WHAT TO DO: Quote the soap rebatching article word for word, starting at "This is also" and ending after "bowl and spoon.".

TEXT EXTRACT:

□ □ □ □ □

How to Rebatch Soap
Written by sally_in_wales
Here on Downsizer we have a number of basic articles about making your own soap from scratch, using both commercial caustic soda but also woodash lye. For a lot of people though, what is needed to start with is a simple method of making plain soap more interesting. That's where rebatching comes in handy, its a very simple way to take a bland soap and experiment with texture, scent and colour, no heat or scary chemicals involved.
This is also a project that is lovely to do with older children and can be a great way to make presents.
What you need:
Bland, unscented soap. This can be home made soap, or it can be bought. If buying your soap, make certain it really doesn't smell of anything, a lot of 'plain' soap in the shops has fragrance added to make it smell soapy, which is sort of defeating the object.
A grater: Your everyday cheese grater will be fine.
A mixing bowl and spoon.
Fillers:These can vary hugely, but consider pinhead oatmeal, ground almonds, chunky sea salt, dried herbs, some spices (many spices are skin sensitizers though, if you use them, be very cautious, no more than an 1/8 of a teaspoon per large bar of soap is a fair rule of thumb), ground pumice, dried citrus peel and coffee grounds.
Water: Its lovely to use floral waters such as rosewater or orangeblossom water, but plain boiled then cooled tap water is fine too.

□ □ □ □ □

DATASET EXTRACT:
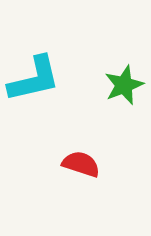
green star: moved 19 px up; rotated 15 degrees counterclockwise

□ □ □ □ □

SOLVED EXERCISE:
This is also a project that is lovely to do with older children and can be a great way to make presents.
What you need:
Bland, unscented soap. This can be home made soap, or it can be bought. If buying your soap, make certain it really doesn't smell of anything, a lot of 'plain' soap in the shops has fragrance added to make it smell soapy, which is sort of defeating the object.
A grater: Your everyday cheese grater will be fine.
A mixing bowl and spoon.